Quoted from pinballjj:no need to to rewire or swap the position of the coils just take the glass off and flip the diverter so it lines up with correct skill shot side on the dmd,or option 2 with the skill shot on the dmd and the ball still in the shooter lane open the coin door and hit the blue button once to line up the dmd with the diverter
I never gave it much attention but the left diverter does indeed switch to give you the ramp shot that has not been activated yet. the ring lights are never off though they are either flashing if unmade or solid if ramp made . the diverter repositioning does not depend on whether the coil is activated the machine just keeps track of the ramp shot that was made and switches the diverter to the unmade side for the next ball. I confirmed this by activating one side ramp switch by hand and the draining the ball without ever activating the diverter, for the next ball the diverter flips to the unmade side.
I think the machine "knows" the position of the diverter by the status of the ramp switches and the blue button
I tried out your suggestions to see what happens but the Shadow knows . The first option of manually changing the diverter, the next time you hit the left blue button it switches the highlighted shot on the DMD but doesn't switch the diverter (I'm guessing it powers the appropriate coil but given it's already now facing that way the diverter doesn't change). Option 2 was an interesting approach and looks to initially work (it auto-plunges the ball on closing the door so I can't change the diverter again) but then at the next ball plunge the diverter corrects itself.
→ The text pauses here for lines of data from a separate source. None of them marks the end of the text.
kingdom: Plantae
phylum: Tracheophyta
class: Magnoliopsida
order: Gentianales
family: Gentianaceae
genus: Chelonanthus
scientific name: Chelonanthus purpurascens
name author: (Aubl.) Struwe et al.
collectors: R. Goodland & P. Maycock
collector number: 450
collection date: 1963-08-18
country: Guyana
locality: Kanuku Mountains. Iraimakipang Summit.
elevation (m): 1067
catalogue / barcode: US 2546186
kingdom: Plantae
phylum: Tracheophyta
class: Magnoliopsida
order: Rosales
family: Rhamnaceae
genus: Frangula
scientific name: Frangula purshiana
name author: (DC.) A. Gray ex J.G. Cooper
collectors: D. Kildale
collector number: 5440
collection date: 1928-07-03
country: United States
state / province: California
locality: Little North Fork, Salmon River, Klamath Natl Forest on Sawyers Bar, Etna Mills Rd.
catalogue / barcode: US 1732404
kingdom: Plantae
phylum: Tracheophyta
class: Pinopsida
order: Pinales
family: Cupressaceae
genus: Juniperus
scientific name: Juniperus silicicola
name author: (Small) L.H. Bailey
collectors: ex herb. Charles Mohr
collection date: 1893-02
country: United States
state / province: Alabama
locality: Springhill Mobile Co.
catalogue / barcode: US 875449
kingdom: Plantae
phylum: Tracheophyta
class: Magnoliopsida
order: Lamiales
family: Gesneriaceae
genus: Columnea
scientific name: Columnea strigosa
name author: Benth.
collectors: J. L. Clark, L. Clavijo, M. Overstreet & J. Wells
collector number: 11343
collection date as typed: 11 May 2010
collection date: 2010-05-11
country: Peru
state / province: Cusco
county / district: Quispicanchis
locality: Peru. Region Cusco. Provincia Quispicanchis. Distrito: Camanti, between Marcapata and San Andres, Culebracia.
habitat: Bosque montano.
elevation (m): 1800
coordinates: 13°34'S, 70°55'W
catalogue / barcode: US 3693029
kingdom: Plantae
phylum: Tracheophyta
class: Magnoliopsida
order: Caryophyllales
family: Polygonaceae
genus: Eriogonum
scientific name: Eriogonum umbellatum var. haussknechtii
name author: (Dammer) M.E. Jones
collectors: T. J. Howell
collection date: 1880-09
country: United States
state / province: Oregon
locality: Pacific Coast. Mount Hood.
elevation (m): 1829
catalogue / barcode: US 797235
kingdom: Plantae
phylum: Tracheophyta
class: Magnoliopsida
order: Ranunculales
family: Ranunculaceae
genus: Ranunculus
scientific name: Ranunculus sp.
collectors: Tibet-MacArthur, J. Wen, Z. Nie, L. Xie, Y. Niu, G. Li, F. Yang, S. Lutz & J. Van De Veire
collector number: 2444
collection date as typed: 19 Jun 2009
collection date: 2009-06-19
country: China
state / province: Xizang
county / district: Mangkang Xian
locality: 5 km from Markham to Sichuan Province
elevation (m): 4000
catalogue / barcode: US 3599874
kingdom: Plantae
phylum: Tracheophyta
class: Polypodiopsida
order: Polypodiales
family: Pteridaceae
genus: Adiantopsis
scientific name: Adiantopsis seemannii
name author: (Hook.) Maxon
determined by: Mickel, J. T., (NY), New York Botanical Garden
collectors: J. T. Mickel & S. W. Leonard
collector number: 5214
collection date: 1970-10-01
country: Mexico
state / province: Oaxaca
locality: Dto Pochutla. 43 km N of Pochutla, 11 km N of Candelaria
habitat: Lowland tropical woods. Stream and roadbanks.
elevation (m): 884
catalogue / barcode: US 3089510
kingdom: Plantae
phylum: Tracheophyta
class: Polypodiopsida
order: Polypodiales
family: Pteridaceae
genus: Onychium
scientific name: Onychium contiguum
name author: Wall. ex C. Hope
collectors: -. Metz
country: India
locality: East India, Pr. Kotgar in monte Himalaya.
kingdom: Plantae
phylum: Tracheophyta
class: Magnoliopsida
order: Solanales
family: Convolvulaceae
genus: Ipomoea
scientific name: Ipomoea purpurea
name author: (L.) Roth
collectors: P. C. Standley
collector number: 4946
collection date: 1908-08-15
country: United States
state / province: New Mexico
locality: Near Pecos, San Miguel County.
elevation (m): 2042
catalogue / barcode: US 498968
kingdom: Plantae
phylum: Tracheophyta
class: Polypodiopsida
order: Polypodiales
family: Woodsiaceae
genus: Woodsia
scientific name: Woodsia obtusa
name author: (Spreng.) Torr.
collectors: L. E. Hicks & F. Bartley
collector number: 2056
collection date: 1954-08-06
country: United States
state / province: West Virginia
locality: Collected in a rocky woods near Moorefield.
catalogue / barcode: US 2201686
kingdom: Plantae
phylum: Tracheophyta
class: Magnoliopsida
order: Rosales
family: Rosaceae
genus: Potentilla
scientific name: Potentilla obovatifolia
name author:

Looking at it further the machine knows which is the left and right coil for the diverters (as per the solenoid table). On power up of the machine it will pulse one of the coils on each of the diverters (although it does vary b/n power ups as to which one is pulsed), regardless it would always knows the starting direction of both diverters. After this I believe the machine keeps track of the diverter direction in memory, as it simply toggles the direction in the memory register whenever the blue button is pressed and then fires the appropriate coil for that direction. Having the diverter direction held in memory allows the machine to determine if the diverter needs to be switched (at the next ball launch) dependent upon which rings have been obtained and is why having the coils switched around the wrong way causes the game to highlight the wrong skill shot as the memory register is opposite to the actual direction of the diverter. It also explains the behaviour in the above 2 tests
One thing I discovered back a bit in regards to the ramp switches, both sides are active during the skill shot regardless of the diverter direction as I didn't have the ramp plastic to stop airballs, the diverter was facing right but the ball launched up over the top of the diverter and landed on the wireform behind it, running down to the left micro-switch where to my surprise I was awarded points for the skill shot.